[[ EXCERPTED RECORDS, beginning ]]

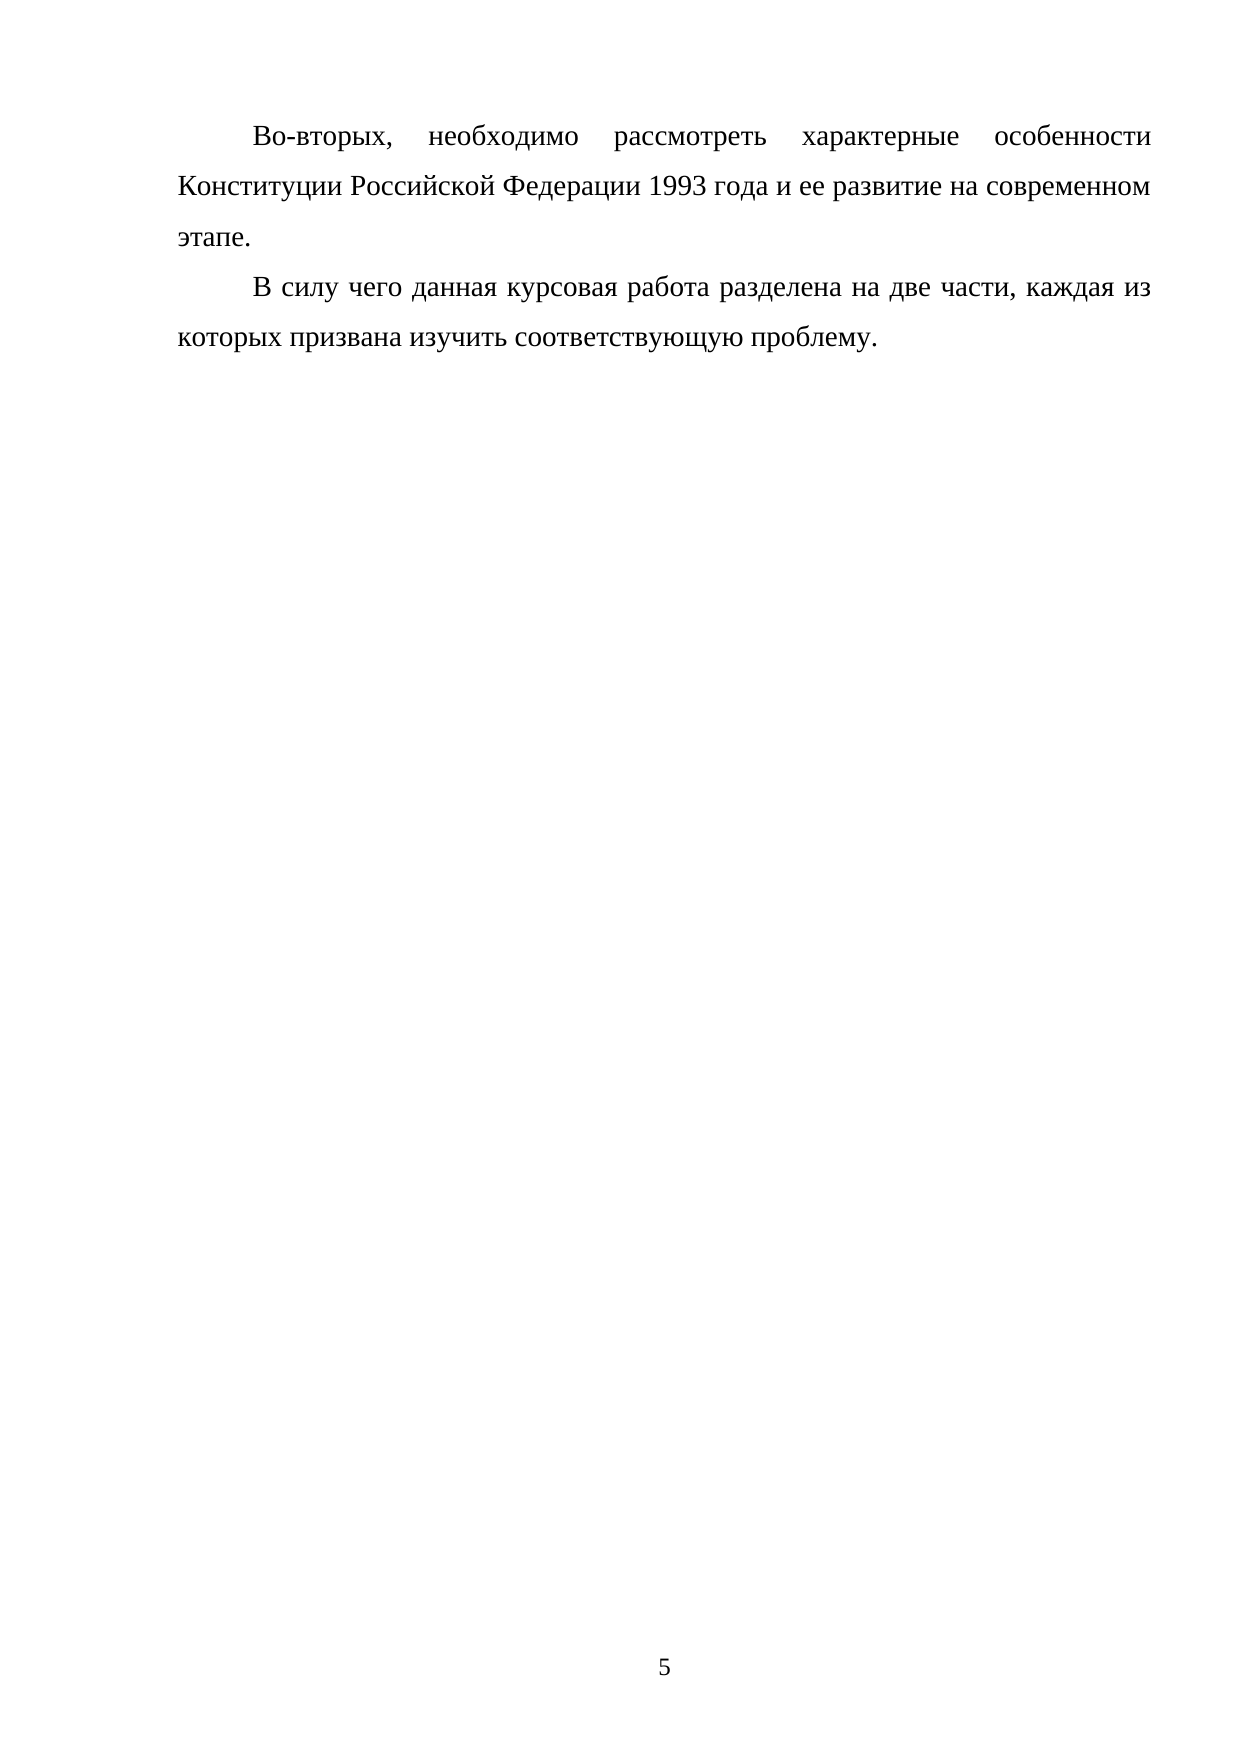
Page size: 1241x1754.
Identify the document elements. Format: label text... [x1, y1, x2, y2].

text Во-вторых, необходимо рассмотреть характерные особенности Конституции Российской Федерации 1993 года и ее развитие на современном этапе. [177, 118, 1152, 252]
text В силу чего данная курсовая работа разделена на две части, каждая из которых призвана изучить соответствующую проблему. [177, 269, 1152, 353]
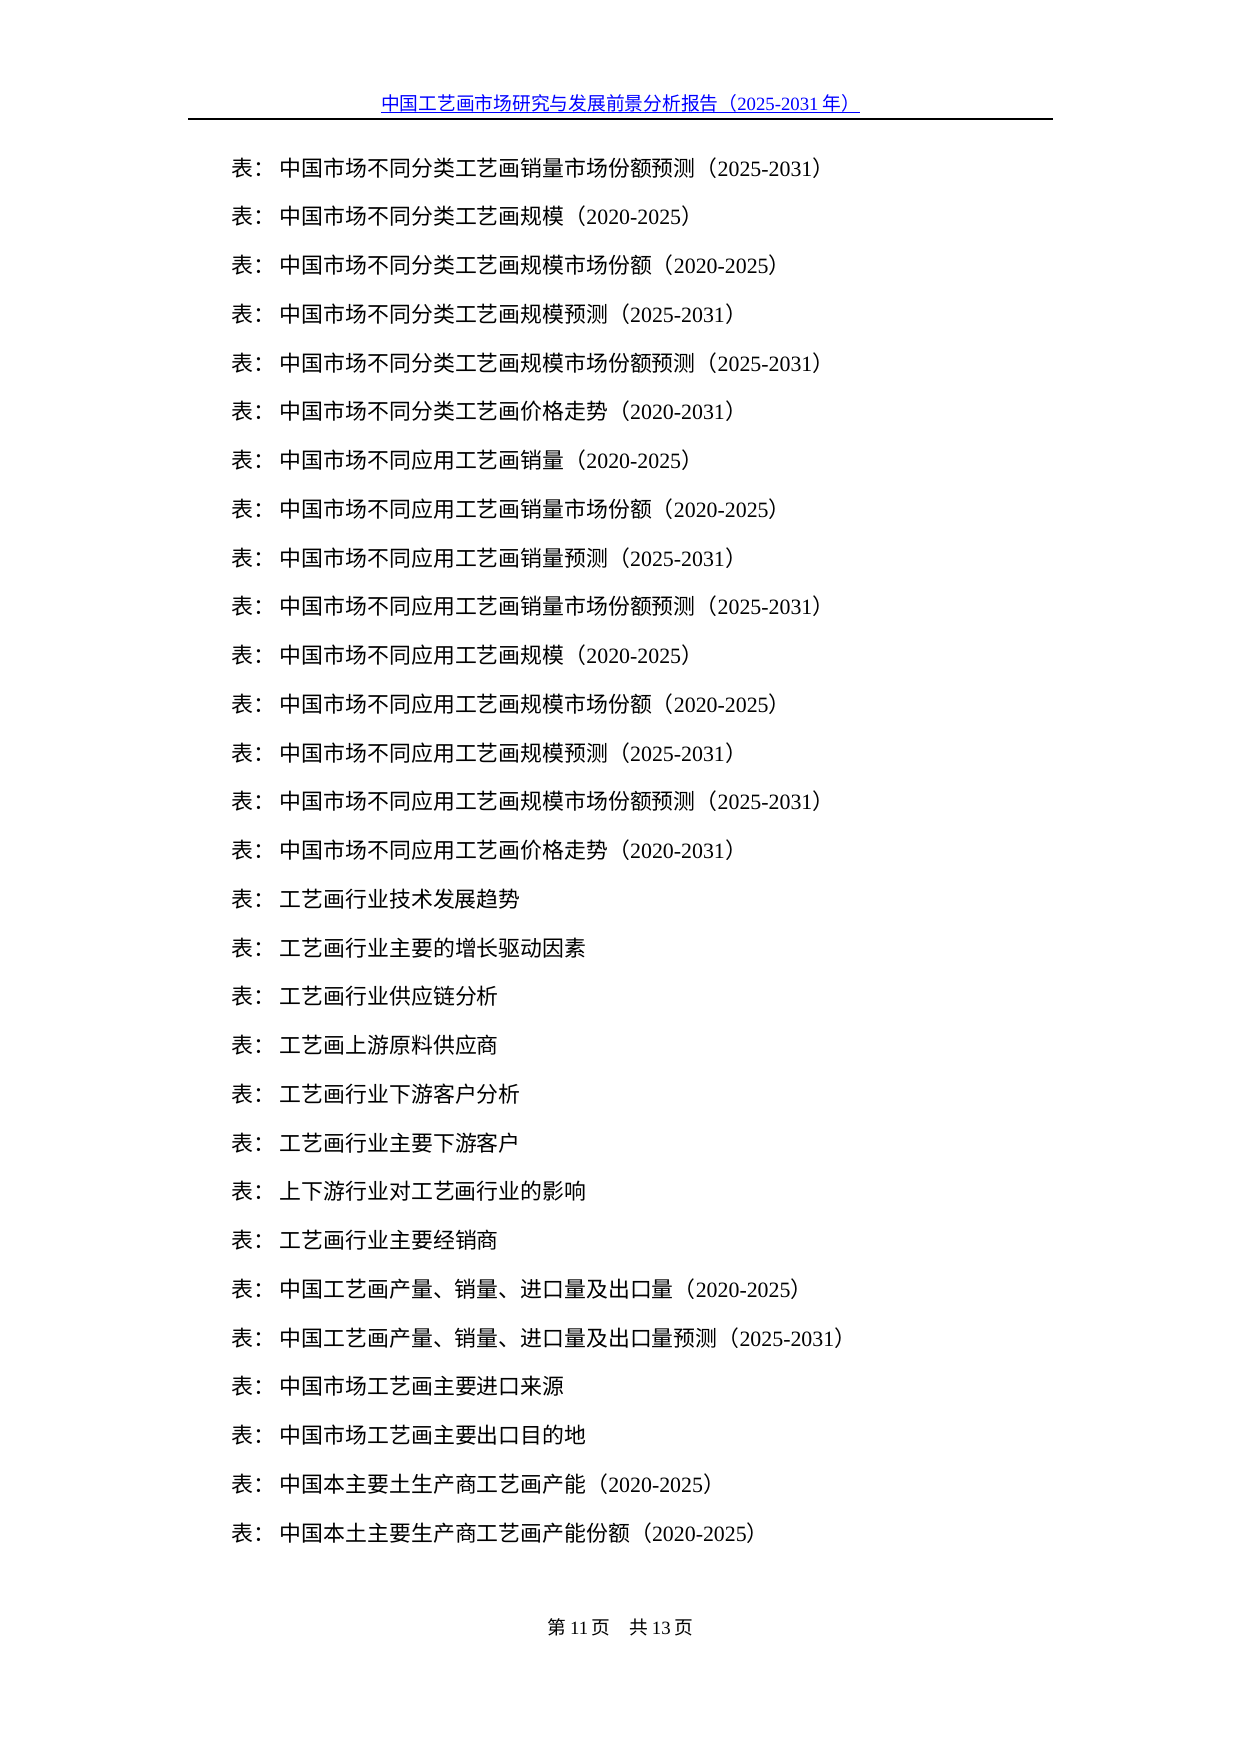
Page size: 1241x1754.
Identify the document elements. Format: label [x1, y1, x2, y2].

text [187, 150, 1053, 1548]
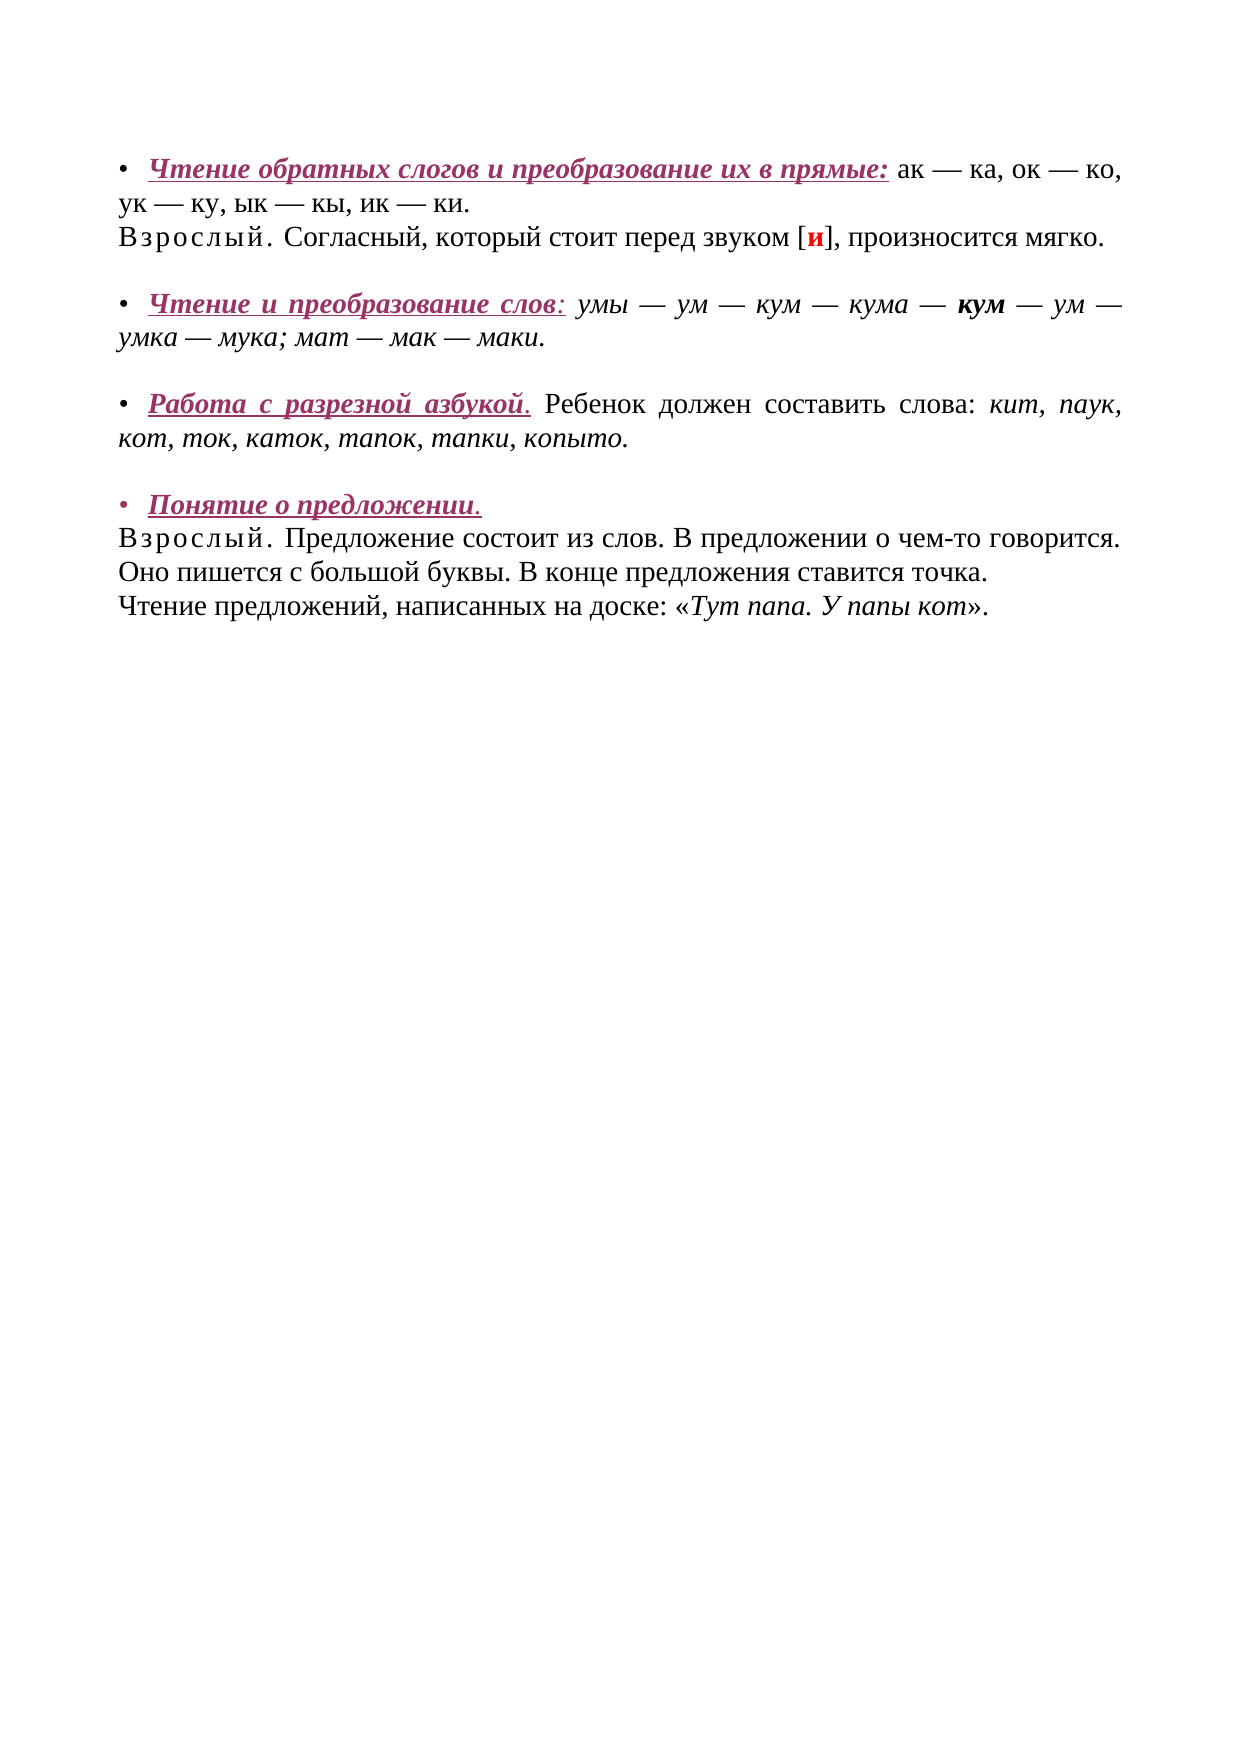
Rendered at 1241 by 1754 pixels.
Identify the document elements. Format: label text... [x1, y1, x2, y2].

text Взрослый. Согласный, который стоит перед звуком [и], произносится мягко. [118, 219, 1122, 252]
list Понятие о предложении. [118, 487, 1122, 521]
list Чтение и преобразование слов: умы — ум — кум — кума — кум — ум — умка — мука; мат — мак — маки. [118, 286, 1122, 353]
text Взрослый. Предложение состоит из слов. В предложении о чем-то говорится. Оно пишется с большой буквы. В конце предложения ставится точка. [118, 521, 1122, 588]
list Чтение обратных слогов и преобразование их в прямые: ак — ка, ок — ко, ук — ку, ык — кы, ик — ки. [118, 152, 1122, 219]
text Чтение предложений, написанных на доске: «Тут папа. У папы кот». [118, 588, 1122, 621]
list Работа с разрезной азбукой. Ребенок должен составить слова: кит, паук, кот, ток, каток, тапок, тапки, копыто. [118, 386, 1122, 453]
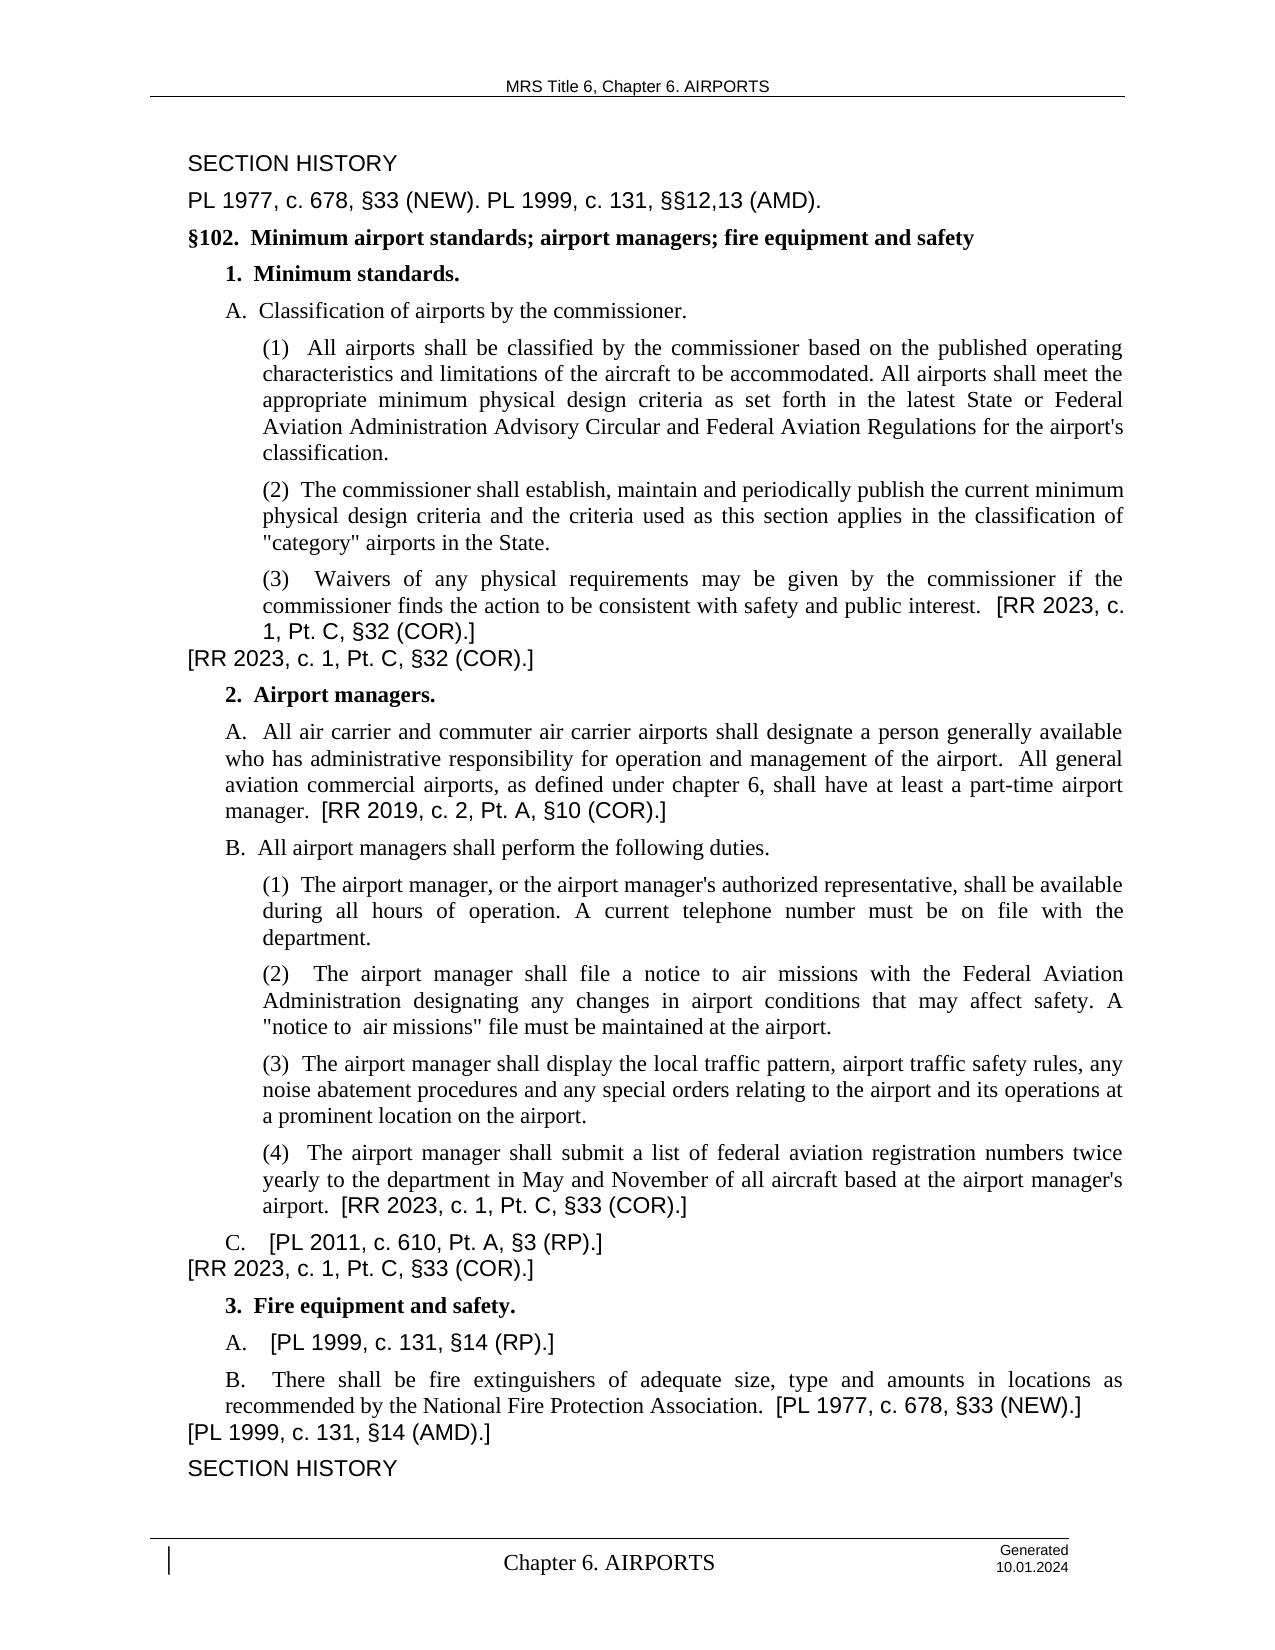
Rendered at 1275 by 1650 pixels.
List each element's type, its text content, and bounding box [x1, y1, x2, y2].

[[ EXCERPTED RECORDS, end ]]

= REQUEST =
Your answer must be the exact lines from the records above, from the one containing "Identify the document elements. Format: label [x1, y1, x2, y2]." through the one containing "Rendered at 1241 by 1754 pixels.", both included, with every picture left out.

= RESULT OF THE EXERCISE =
Identify the document elements. Format: label [x1, y1, x2, y2].

text [187, 150, 1053, 1548]
Rendered at 1241 by 1754 pixels.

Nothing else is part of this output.